Top to bottom: 1" hard drive (this one is for use as a CompactFlash device), 1.8", 2.5", 3.5".

Different form factors imply various differences in the actual hard drives that use them. Until the late 80s, there used to be 5.25" hard drives for high capacity applications, but the industry moved to smaller platter diameters and form factors for many reasons. First of all there were manufacturing issues, since hard drive platters need to be very rigid and with a perfectly uniform surface. This becomes more important with increasing storage densities and rotation speeds. Obtaining adequate platters is easier to handle for smaller diameters, which increases production yields and even reduces cost. Second, the reduction of platter diameters reduces the rotating mass, which facilitates reaching higher spindle speeds, keeps vibration under control and also helps to reduce energy requirements. The latter is important for systems that have to run multiple hard drives. Third, smaller moving parts translate into less friction and thus less heat dissipation. Finally, access times can be shortened considerably on smaller, higher-RPM platters.

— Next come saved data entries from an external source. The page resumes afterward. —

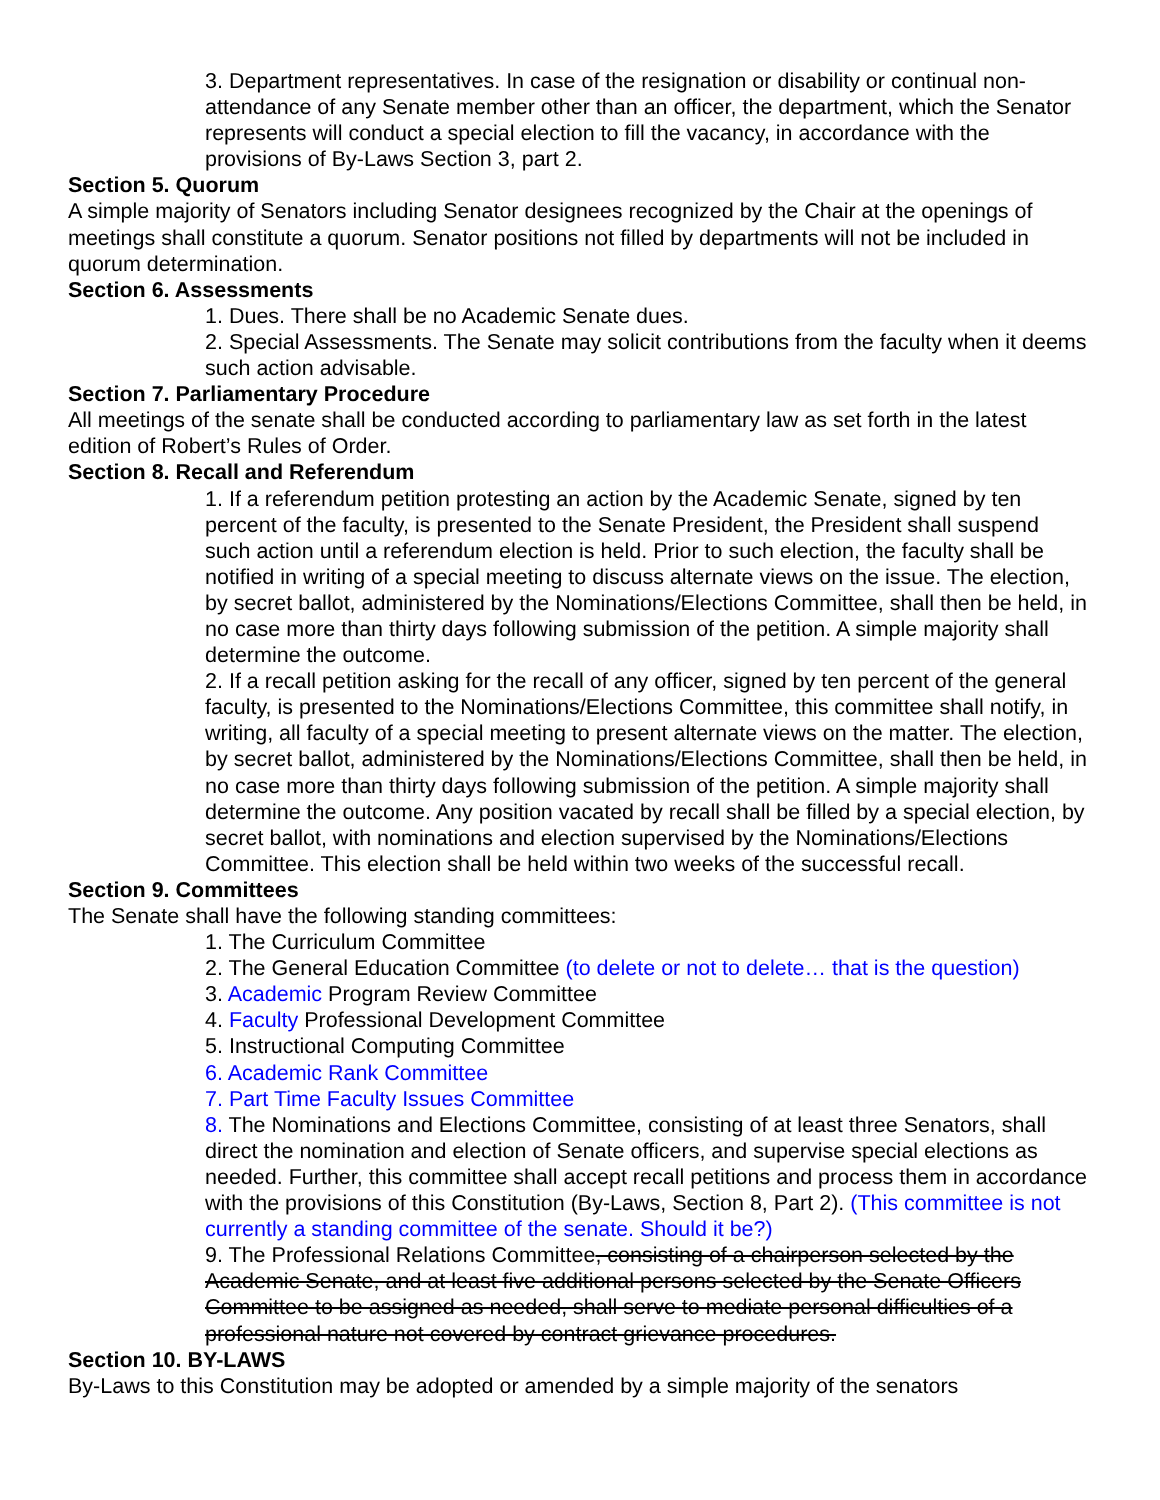3. Department representatives. In case of the resignation or disability or continual non-attendance of any Senate member other than an officer, the department, which the Senator represents will conduct a special election to fill the vacancy, in accordance with the provisions of By-Laws Section 3, part 2.
Section 5. Quorum
A simple majority of Senators including Senator designees recognized by the Chair at the openings of meetings shall constitute a quorum. Senator positions not filled by departments will not be included in quorum determination.
Section 6. Assessments
1. Dues. There shall be no Academic Senate dues.
2. Special Assessments. The Senate may solicit contributions from the faculty when it deems such action advisable.
Section 7. Parliamentary Procedure
All meetings of the senate shall be conducted according to parliamentary law as set forth in the latest edition of Robert’s Rules of Order.
Section 8. Recall and Referendum
1. If a referendum petition protesting an action by the Academic Senate, signed by ten percent of the faculty, is presented to the Senate President, the President shall suspend such action until a referendum election is held. Prior to such election, the faculty shall be notified in writing of a special meeting to discuss alternate views on the issue. The election, by secret ballot, administered by the Nominations/Elections Committee, shall then be held, in no case more than thirty days following submission of the petition. A simple majority shall determine the outcome.
2. If a recall petition asking for the recall of any officer, signed by ten percent of the general faculty, is presented to the Nominations/Elections Committee, this committee shall notify, in writing, all faculty of a special meeting to present alternate views on the matter. The election, by secret ballot, administered by the Nominations/Elections Committee, shall then be held, in no case more than thirty days following submission of the petition. A simple majority shall determine the outcome. Any position vacated by recall shall be filled by a special election, by secret ballot, with nominations and election supervised by the Nominations/Elections Committee. This election shall be held within two weeks of the successful recall.
Section 9. Committees
The Senate shall have the following standing committees:
1. The Curriculum Committee
2. The General Education Committee (to delete or not to delete… that is the question)
3. Academic Program Review Committee
4. Faculty Professional Development Committee
5. Instructional Computing Committee
6. Academic Rank Committee
7. Part Time Faculty Issues Committee
8. The Nominations and Elections Committee, consisting of at least three Senators, shall direct the nomination and election of Senate officers, and supervise special elections as needed. Further, this committee shall accept recall petitions and process them in accordance with the provisions of this Constitution (By-Laws, Section 8, Part 2). (This committee is not currently a standing committee of the senate. Should it be?)
9. The Professional Relations Committee, consisting of a chairperson selected by the Academic Senate, and at least five additional persons selected by the Senate Officers Committee to be assigned as needed, shall serve to mediate personal difficulties of a professional nature not covered by contract grievance procedures.
Section 10. BY-LAWS
By-Laws to this Constitution may be adopted or amended by a simple majority of the senators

The disadvantage of downsizing hard drive form factors obviously is a reduced surface area, which is where data is stored. The industry found that the 3.5" form factor offers great flexibility, because it allows the building of high-capacity hard drives with three to five platters at up to 7,200 RPM. At the same time, it is possible to deploy the platter technology of 2.5" hard drives into similar 3.5" housings and upgrade all the technology involved - simply put, this is how drive makers create 10,000 RPM and faster drives. This convergence even moved on to hard drive interfaces, as the professional Serial Attached SCSI (SAS) standard also understands the widespread Serial ATA (SATA) protocol. As a consequence, you can install either SATA or SAS 3.5" drives into professional SAS storage products.

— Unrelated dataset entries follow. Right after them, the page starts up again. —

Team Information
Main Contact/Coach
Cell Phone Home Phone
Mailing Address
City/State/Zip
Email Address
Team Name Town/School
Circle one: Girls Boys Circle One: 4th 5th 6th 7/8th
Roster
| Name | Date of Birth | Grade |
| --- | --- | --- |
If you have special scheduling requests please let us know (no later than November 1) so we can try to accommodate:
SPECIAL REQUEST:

While useful in stationary hardware, 3.5" drives are susceptible to shocks, they are relatively heavy and consume a lot of energy. Notebooks and mobile devices require small form factor, low-energy, lightweight devices, which is why notebooks are largely based on 2.5" drives. Ultra-portable computers and many portable consumer electronics devices utilize 1.8" hard drives, because they consume less than half the energy of a 2.5" drive while requiring even less space. If you think of an iPod or a camcorder that stores video data on an integrated hard drive, you'll realize how important smallest-size storage has become.

At this point it is also very important to mention that 1.8" hard drives lose every benchmark to their 2.5" and especially 3.5" brothers. Due to space constraints and a desire to limit power requirements, the fastest rotation speed for 1.8" drive has been 4,200 RPM, and there are still 3,600 RPM drives on the market. The 1.8" drives suffer from the limited rotation speed, as well as from small platter diameters. The larger a platter, the higher the rotation velocity on the outside of the platter (which is why 3.5" drives deliver great transfer rates). Let me give you some numbers: a fast 3.5" drive reaches up to 90 MB/s transfer rate and accesses data in an average of 13 ms. 1.8" drives haven't crossed the 30 MB/s line yet, and can access data within about 20 ms.

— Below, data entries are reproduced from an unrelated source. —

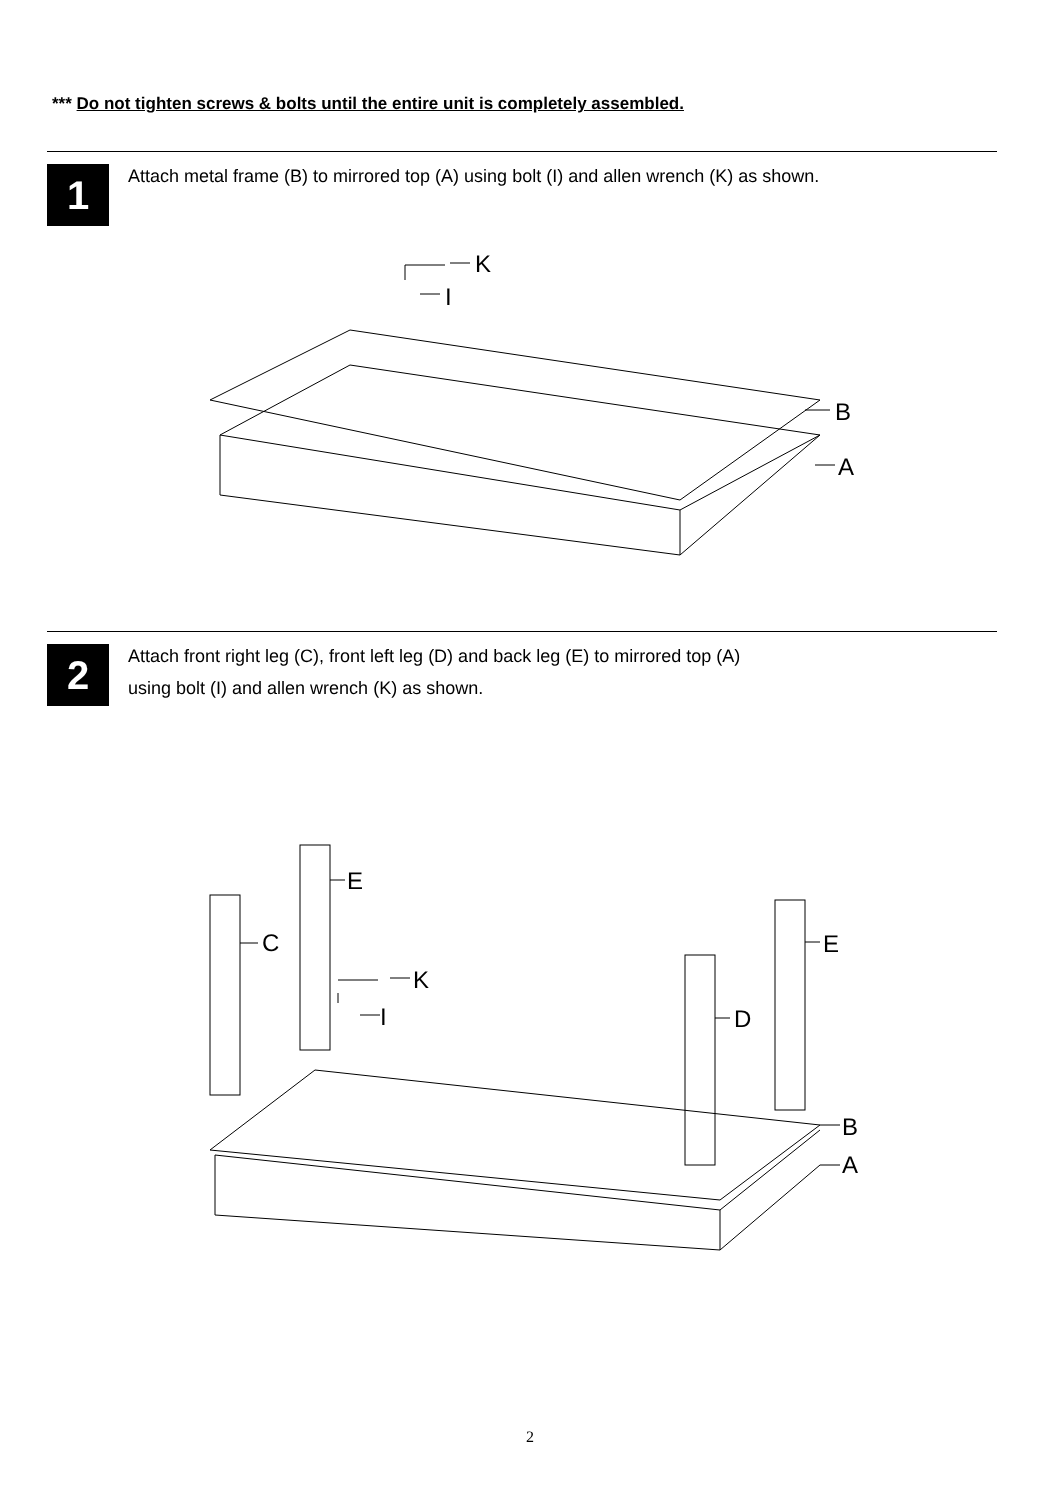*** Do not tighten screws & bolts until the entire unit is completely assembled.
1
Attach metal frame (B) to mirrored top (A) using bolt (I) and allen wrench (K) as shown.
K
I
B
A
2
Attach front right leg (C), front left leg (D) and back leg (E) to mirrored top (A)
using bolt (I) and allen wrench (K) as shown.
C
E
K
I
D
E
B
A
2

There are differences even within one form factor. This image shows two Toshiba 1.8" drives: the left one stores 40 GB on a single platter, while the right one holds 80 GB on two platters (5 mm vs. 8 mm height).

This is a 1.8" hard drive compared to a AA battery.

1.8" hard drives are small enough to fit in almost every pocket, although they probably aren't robust enough to be carried around in your jeans. The photo above will give you a pretty good impression of their actual size.